■ **SOAL SINGKAT A**
Menurut ulasan film Nussa, berapa menit durasi film tersebut?
■ **SOAL SINGKAT B**
Tuliskan kembali bagian ulasan film Nussa yang dibuka dengan kata-kata "REVIEW - NUSSA" dan ditutup dengan "adalah pencapaian besar.".
■ **SOAL SINGKAT C**
Teruskan ulasan film Nussa mulai dari kalimat terakhir yang tersaji.

***** TEKS BACAAN

REVIEW - NUSSA

6 komentar

Beberapa waktu lalu, ramai tudingan bahwa Nussa menyebarkan doktrin radikal. Saya tidak sepaham dengan ideologi agama beberapa pihak di balik serialnya, namun melempar tuduhan cuma berdasarkan atribut yang dipakai karakternya, bahkan sebelum menonton filmnya, sungguh suatu kebodohan. Terlebih, Nussa ternyata tampil hangat sekaligus manusiawi. 

Manusiawi dalam arti, meski digambarkan cerdas, baik hati, pula taat agama, tokoh-tokohnya jauh dari kesempurnaan. Ada figur ayah yang (terpaksa) melanggar janji hingga mengecewakan anak-anaknya, pun Nussa sendiri (disuarakan Muzakki Ramdhan), hanya bocah biasa yang bisa merasa iri, juga malas beribadah ketika hatinya kesal. Sebagai tontonan yang memiliki identitas agama (khususnya produksi Indonesia), memanusiakan protagonis adalah pencapaian besar.

Naskah buatan Muhammad Nurman Wardi dan Widya Arifianti sebenarnya cenderung seperti versi extended dari satu episode serialnya ketimbang adaptasi khusus layar lebar. Diceritakan, Nussa tengah bersiap mengikuti lomba sains di sekolah, dengan membuat roket berbahan barang bekas, dibantu dua sahabatnya, Abdul (Malka Hayfa) dan Syifa (Widuri Sasono). Nussa selalu memenangkan lomba tersebut, tapi tahun ini muncul saingan. Dia adalah Jonni (Ali Fikry), anak pindahan dari keluarga kaya, yang mampu membuat roket mewah nan canggih. 

Sangat sederhana. Terlalu sederhana malah, sehingga agak keteteran menjaga daya tarik selama 107 menit durasinya. Walau begitu, Nussa mampu membayar lunas kekurangan tersebut, lewat tuturan menyentuh hati. Di balik kesederhanaannya, tersimpan drama hangat soal keluarga, persahabatan, juga pesan bahwa uang bukanlah segalanya. 

Karakter Jonni selaras dengan kesan "drama sederhana tapi bermakna" itu. Dia memang saingan Nussa, dan sekilas tampak kurang ramah, tapi bukan antagonis jahat. Bukan siswa kaya sombong yang memandang rendah orang lain. Dia hanya kesepian karena kedua orang tuanya sibuk bekerja. Sayang, konklusi bagi konflik keluarga Jonni terjadi begitu mudah dan serba mendadak, hingga menghilangkan dampak emosi di dalamnya. 

Bila presentasi soal keluarga Jonni tampil kurang matang, tidak demikian dengan keluarga protagonis kita. Nussa menganggap, Abba (panggilan Nussa dan Rarra untuk ayah mereka) yang bekerja di Amerika, kurang memberi perhatian ketika batal pulang di awal Ramadhan. Saat lomba sains digelar, Bony Wirasmono selaku sutradara, yang juga menggarap serialnya, menampilkan sensitivitas lewat gestur-gestur penuh makna tanpa dramatisasi berlebih dalam momen tersebut.

**********
***** DAFTAR BARIS

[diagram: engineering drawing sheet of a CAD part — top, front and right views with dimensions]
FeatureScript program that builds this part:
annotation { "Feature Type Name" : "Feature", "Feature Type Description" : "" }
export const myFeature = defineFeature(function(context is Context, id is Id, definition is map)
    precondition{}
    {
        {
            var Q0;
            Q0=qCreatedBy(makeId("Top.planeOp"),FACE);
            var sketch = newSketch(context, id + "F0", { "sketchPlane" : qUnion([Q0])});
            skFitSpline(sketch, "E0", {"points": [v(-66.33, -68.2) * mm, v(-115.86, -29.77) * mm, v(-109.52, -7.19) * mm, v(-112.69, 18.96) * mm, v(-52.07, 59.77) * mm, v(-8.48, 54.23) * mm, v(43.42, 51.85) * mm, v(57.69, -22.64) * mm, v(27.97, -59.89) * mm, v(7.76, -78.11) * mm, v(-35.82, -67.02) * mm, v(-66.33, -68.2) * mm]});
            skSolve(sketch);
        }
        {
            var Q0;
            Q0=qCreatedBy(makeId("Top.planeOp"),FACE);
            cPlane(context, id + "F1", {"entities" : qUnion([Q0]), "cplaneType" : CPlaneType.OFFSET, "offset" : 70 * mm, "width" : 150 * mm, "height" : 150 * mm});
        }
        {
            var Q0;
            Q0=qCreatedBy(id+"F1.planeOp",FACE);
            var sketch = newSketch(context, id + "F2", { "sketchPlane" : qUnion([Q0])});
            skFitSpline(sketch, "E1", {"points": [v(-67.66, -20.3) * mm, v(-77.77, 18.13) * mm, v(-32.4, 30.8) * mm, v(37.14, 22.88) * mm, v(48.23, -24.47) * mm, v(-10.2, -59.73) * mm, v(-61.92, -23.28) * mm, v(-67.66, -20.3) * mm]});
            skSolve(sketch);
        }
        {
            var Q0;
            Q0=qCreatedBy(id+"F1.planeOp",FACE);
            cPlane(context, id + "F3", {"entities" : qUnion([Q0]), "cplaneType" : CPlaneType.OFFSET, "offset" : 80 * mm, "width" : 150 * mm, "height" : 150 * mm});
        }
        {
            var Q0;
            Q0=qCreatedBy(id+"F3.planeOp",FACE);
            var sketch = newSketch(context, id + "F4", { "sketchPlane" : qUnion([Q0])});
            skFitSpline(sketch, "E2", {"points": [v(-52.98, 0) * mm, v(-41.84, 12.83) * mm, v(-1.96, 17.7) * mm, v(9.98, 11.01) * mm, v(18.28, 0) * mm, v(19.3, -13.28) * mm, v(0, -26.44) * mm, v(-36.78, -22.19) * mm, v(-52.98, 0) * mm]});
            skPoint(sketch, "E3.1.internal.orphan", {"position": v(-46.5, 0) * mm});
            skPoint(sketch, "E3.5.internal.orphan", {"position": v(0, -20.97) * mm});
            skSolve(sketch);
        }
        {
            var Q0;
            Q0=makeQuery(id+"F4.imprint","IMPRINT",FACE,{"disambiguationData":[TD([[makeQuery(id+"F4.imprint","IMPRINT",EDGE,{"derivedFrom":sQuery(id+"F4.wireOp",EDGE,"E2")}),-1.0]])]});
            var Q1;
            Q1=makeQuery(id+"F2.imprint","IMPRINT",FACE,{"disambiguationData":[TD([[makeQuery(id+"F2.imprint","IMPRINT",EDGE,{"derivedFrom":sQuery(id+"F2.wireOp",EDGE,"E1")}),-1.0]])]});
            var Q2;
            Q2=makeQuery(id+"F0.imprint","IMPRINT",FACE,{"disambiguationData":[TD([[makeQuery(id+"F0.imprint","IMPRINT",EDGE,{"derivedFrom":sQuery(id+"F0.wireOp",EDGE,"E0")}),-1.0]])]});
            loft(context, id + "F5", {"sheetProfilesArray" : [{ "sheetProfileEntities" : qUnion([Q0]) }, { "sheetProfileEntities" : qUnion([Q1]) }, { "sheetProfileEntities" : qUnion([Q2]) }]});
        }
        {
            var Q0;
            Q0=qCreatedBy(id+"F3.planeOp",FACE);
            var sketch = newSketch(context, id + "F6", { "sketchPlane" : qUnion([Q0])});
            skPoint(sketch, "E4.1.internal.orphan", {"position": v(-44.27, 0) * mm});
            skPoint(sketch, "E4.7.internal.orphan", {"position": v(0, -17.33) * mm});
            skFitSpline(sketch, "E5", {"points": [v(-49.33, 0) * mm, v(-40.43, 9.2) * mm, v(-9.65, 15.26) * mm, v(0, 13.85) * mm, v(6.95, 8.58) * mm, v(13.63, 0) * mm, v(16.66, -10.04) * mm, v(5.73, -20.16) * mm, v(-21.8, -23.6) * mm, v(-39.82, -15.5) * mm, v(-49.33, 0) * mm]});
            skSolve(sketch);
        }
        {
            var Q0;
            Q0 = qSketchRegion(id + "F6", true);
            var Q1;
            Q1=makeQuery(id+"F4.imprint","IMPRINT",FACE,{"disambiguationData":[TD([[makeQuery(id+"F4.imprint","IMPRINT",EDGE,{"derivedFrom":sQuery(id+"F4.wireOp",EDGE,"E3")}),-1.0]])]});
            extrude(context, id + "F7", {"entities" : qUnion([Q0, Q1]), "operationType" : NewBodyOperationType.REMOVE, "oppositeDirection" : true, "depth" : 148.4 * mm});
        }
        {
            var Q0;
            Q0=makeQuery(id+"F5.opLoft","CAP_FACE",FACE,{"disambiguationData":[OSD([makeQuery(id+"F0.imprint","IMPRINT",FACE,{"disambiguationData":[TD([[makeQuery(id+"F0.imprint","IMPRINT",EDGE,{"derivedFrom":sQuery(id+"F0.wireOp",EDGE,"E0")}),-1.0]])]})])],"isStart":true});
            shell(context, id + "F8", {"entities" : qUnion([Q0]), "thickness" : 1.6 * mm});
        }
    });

**********

■ **HASIL AKHIR A**
107 menit.

■ **HASIL AKHIR B**
REVIEW - NUSSA

6 komentar

Beberapa waktu lalu, ramai tudingan bahwa Nussa menyebarkan doktrin radikal. Saya tidak sepaham dengan ideologi agama beberapa pihak di balik serialnya, namun melempar tuduhan cuma berdasarkan atribut yang dipakai karakternya, bahkan sebelum menonton filmnya, sungguh suatu kebodohan. Terlebih, Nussa ternyata tampil hangat sekaligus manusiawi. 

Manusiawi dalam arti, meski digambarkan cerdas, baik hati, pula taat agama, tokoh-tokohnya jauh dari kesempurnaan. Ada figur ayah yang (terpaksa) melanggar janji hingga mengecewakan anak-anaknya, pun Nussa sendiri (disuarakan Muzakki Ramdhan), hanya bocah biasa yang bisa merasa iri, juga malas beribadah ketika hatinya kesal. Sebagai tontonan yang memiliki identitas agama (khususnya produksi Indonesia), memanusiakan protagonis adalah pencapaian besar.

■ **HASIL AKHIR C**
Melihat puteranya tertatih-tatih menaiki panggung, Abba mendekat, tetapi tidak langsung membantu. Ditepuknya lembut pundak Nussa, yang lalu berkata bahwa ia bisa berjalan sendiri. Begitulah semestinya dinamika orang tua dan anak. Orang tua hadir guna memberi dukungan, mengawasi agar si anak tetap aman, namun tetap membiarkannya mencoba jalannya sendiri semaksimal mungkin. 

Di awal tulisan, saya sempat menyinggung tentang bagaimana filmnya memanusiakan Nussa. Sewaktu Jonni dan roket canggihnya bisa lebih memukau teman-teman di sekolah, Nussa merasa iri, kesal, bahkan putus asa. Saking kesalnya, dia enggan makan sahur dan bolos mengaji. Tapi apakah Umma (Fenita Arie) memarahi puteranya sambil menyebut hal-hal seperti "Jangan bolos mengaji!" atau "Tidak beribadah itu dosa!"? Tidak. Umma mendahulukan perasaan buah hatinya. Dia mendidik lewat kasih sayang.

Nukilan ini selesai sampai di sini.